Equity of Redemption
Equity of redemption is the right of an owner to redeem property secured by a loan that has been accelerated prior to foreclosure. For example, Mary is behind on her mortgage payments, and the lender has accelerated the loan—acceleration is a demand for payment in full—or foreclosure will follow. Mary can find another source of money and pay off the principal, interest, and expenses under equity of redemption. Put simply, paying off the loan with funds from another source allows Mary to keep the home.
In some states, there is also the statutory right of redemption, providing a certain amount of time in which, after foreclosure, the owner can redeem the property by paying off all demands and costs.
When you buy a home with a down payment instead of paying in full, you will be taking out a loan, or mortgage. The mortgage is guaranteed by the property. In other words, if you don't pay as agreed, the lender can take the property and sell it to get back its investment. Sometimes lenders can recoup their losses, but many times they cannot. These days, most mortgages are guaranteed in part or in full by a government or quasi-government entities such as FHA, Federal Housing Administration, Fannie Mae, Freddie Mac, and USDA rural loans.
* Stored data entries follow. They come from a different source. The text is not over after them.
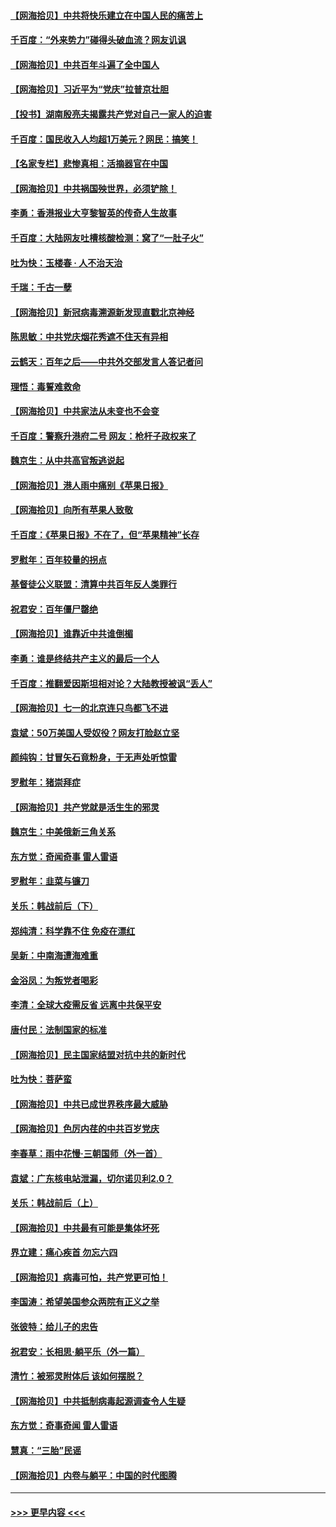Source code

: #### [【网海拾贝】中共将快乐建立在中国人民的痛苦上](../pages/nsc993/n13064939.md?t=07040651) 
#### [千百度：“外来势力”碰得头破血流？网友讥讽](../pages/nsc993/n13064878.md?t=07040651) 
#### [【网海拾贝】中共百年斗遍了全中国人](../pages/nsc993/n13060020.md?t=07040651) 
#### [【网海拾贝】习近平为“党庆”拉普京壮胆](../pages/nsc993/n13057781.md?t=07040651) 
#### [【投书】湖南殷亮夫揭露共产党对自己一家人的迫害](../pages/nsc993/n13057744.md?t=07040651) 
#### [千百度：国民收入人均超1万美元？网民：搞笑！](../pages/nsc993/n13057692.md?t=07040651) 
#### [【名家专栏】悲惨真相：活摘器官在中国](../pages/nsc993/n13056611.md?t=07040651) 
#### [【网海拾贝】中共祸国殃世界，必须铲除！](../pages/nsc993/n13056011.md?t=07040651) 
#### [李勇：香港报业大亨黎智英的传奇人生故事](../pages/nsc993/n13055258.md?t=07040651) 
#### [千百度：大陆网友吐槽核酸检测：窝了“一肚子火”](../pages/nsc993/n13055194.md?t=07040651) 
#### [吐为快：玉楼春 · 人不治天治](../pages/nsc993/n13054028.md?t=07040651) 
#### [千瑞：千古一孽](../pages/nsc993/n13054016.md?t=07040651) 
#### [【网海拾贝】新冠病毒溯源新发现直戳北京神经](../pages/nsc993/n13052425.md?t=07040651) 
#### [陈思敏：中共党庆烟花秀遮不住天有异相](../pages/nsc993/n13052020.md?t=07040651) 
#### [云鹤天：百年之后——中共外交部发言人答记者问](../pages/nsc993/n13051604.md?t=07040651) 
#### [理悟：毒誓难救命](../pages/nsc993/n13051601.md?t=07040651) 
#### [【网海拾贝】中共家法从未变也不会变](../pages/nsc993/n13050366.md?t=07040651) 
#### [千百度：警察升港府二号 网友：枪杆子政权来了](../pages/nsc993/n13050261.md?t=07040651) 
#### [魏京生：从中共高官叛逃说起](../pages/nsc993/n13048997.md?t=07040651) 
#### [【网海拾贝】港人雨中痛别《苹果日报》](../pages/nsc993/n13048941.md?t=07040651) 
#### [【网海拾贝】向所有苹果人致敬](../pages/nsc993/n13046795.md?t=07040651) 
#### [千百度：《苹果日报》不在了，但“苹果精神”长存](../pages/nsc993/n13046703.md?t=07040651) 
#### [罗慰年：百年较量的拐点](../pages/nsc993/n13046542.md?t=07040651) 
#### [基督徒公义联盟：清算中共百年反人类罪行](../pages/nsc993/n13046499.md?t=07040651) 
#### [祝君安：百年僵尸罄绝](../pages/nsc993/n13045595.md?t=07040651) 
#### [【网海拾贝】谁靠近中共谁倒楣](../pages/nsc993/n13044667.md?t=07040651) 
#### [李勇：谁是终结共产主义的最后一个人](../pages/nsc993/n13044397.md?t=07040651) 
#### [千百度：推翻爱因斯坦相对论？大陆教授被讽“丢人”](../pages/nsc993/n13043908.md?t=07040651) 
#### [【网海拾贝】七一的北京连只鸟都飞不进](../pages/nsc993/n13041377.md?t=07040651) 
#### [袁斌：50万美国人受奴役？网友打脸赵立坚](../pages/nsc993/n13041330.md?t=07040651) 
#### [颜纯钩：甘冒矢石竟粉身，于无声处听惊雷](../pages/nsc993/n13041140.md?t=07040651) 
#### [罗慰年：猪崇拜症](../pages/nsc993/n13041071.md?t=07040651) 
#### [【网海拾贝】共产党就是活生生的邪灵](../pages/nsc993/n13036627.md?t=07040651) 
#### [魏京生：中美俄新三角关系](../pages/nsc993/n13035986.md?t=07040651) 
#### [东方觉：奇闻奇事 雷人雷语](../pages/nsc993/n13035878.md?t=07040651) 
#### [罗慰年：韭菜与镰刀](../pages/nsc993/n13034374.md?t=07040651) 
#### [关乐：韩战前后（下）](../pages/nsc993/n13034113.md?t=07040651) 
#### [郑纯清：科学靠不住 免疫在漂红](../pages/nsc993/n13034093.md?t=07040651) 
#### [吴新：中南海遭海难重](../pages/nsc993/n13034084.md?t=07040651) 
#### [金浴凤：为叛党者喝彩](../pages/nsc993/n13034058.md?t=07040651) 
#### [李清：全球大疫需反省 远离中共保平安](../pages/nsc993/n13033784.md?t=07040651) 
#### [唐付民：法制国家的标准](../pages/nsc993/n13032944.md?t=07040651) 
#### [【网海拾贝】民主国家结盟对抗中共的新时代](../pages/nsc993/n13031717.md?t=07040651) 
#### [吐为快：菩萨蛮](../pages/nsc993/n13030033.md?t=07040651) 
#### [【网海拾贝】中共已成世界秩序最大威胁](../pages/nsc993/n13028138.md?t=07040651) 
#### [【网海拾贝】色厉内荏的中共百岁党庆](../pages/nsc993/n13025582.md?t=07040651) 
#### [李春草：雨中花慢‧三朝国师（外一首）](../pages/nsc993/n13025567.md?t=07040651) 
#### [袁斌：广东核电站泄漏，切尔诺贝利2.0？](../pages/nsc993/n13025475.md?t=07040651) 
#### [关乐：韩战前后（上）](../pages/nsc993/n13025387.md?t=07040651) 
#### [【网海拾贝】中共最有可能是集体坏死](../pages/nsc993/n13023101.md?t=07040651) 
#### [界立建：痛心疾首 勿忘六四](../pages/nsc993/n13022339.md?t=07040651) 
#### [【网海拾贝】病毒可怕，共产党更可怕！](../pages/nsc993/n13020728.md?t=07040651) 
#### [李国涛：希望美国参众两院有正义之举](../pages/nsc993/n13020674.md?t=07040651) 
#### [张彼特：给儿子的忠告](../pages/nsc993/n13018934.md?t=07040651) 
#### [祝君安：长相思‧躺平乐（外一篇）](../pages/nsc993/n13018923.md?t=07040651) 
#### [清竹：被邪灵附体后 该如何摆脱？](../pages/nsc993/n13018877.md?t=07040651) 
#### [【网海拾贝】中共抵制病毒起源调查令人生疑](../pages/nsc993/n13017785.md?t=07040651) 
#### [东方觉：奇事奇闻 雷人雷语](../pages/nsc993/n13017577.md?t=07040651) 
#### [慧真：“三胎”民谣](../pages/nsc993/n13017394.md?t=07040651) 
#### [【网海拾贝】内卷与躺平：中国的时代图腾](../pages/nsc993/n13016128.md?t=07040651) 

----
#### [ >>> 更早内容 <<< ](../indexes/nsc993-earlier.md)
The government's guarantee helps people to qualify for loans they couldn't otherwise get without some assurances made to the lender. It also ensures that the lender will get partial or full relief if the borrower defaults. Lenders must meet certain requirements for the guarantee, some of which are the ways in which they qualify the borrower, and the requirements they place on the borrower to get the loan. Examples are the down payment and credit score requirements.
When Things Go Wrong
When a borrower runs into financial troubles and can't keep up with mortgage payments, the lender will, at some point, make a demand for payment in full or "accelerate" the mortgage. This means that the borrower must catch up on payments or pay the whole amount in full to avoid foreclosure.
If the lender issues a demand for payment in full, the borrower can seek another financing source and pay the balance in full, plus interest and penalties. Of course, if the borrower is in financial trouble, it is unlikely she will find a funding source to help her pay off the loan. If the borrower can find the money, however, she can "redeem" the property.
Some states even allow borrowers to come back after foreclosure or tax seizure and pay the amounts in arrears to get back their homes. A redemption period can last a few months or up to a few years in some cases. This is something investors need to be aware of, especially if they specialize in buying foreclosed or seized properties. In states where consumers have the right to redemption, there's always a risk that they could come up with the money to reclaim their homes.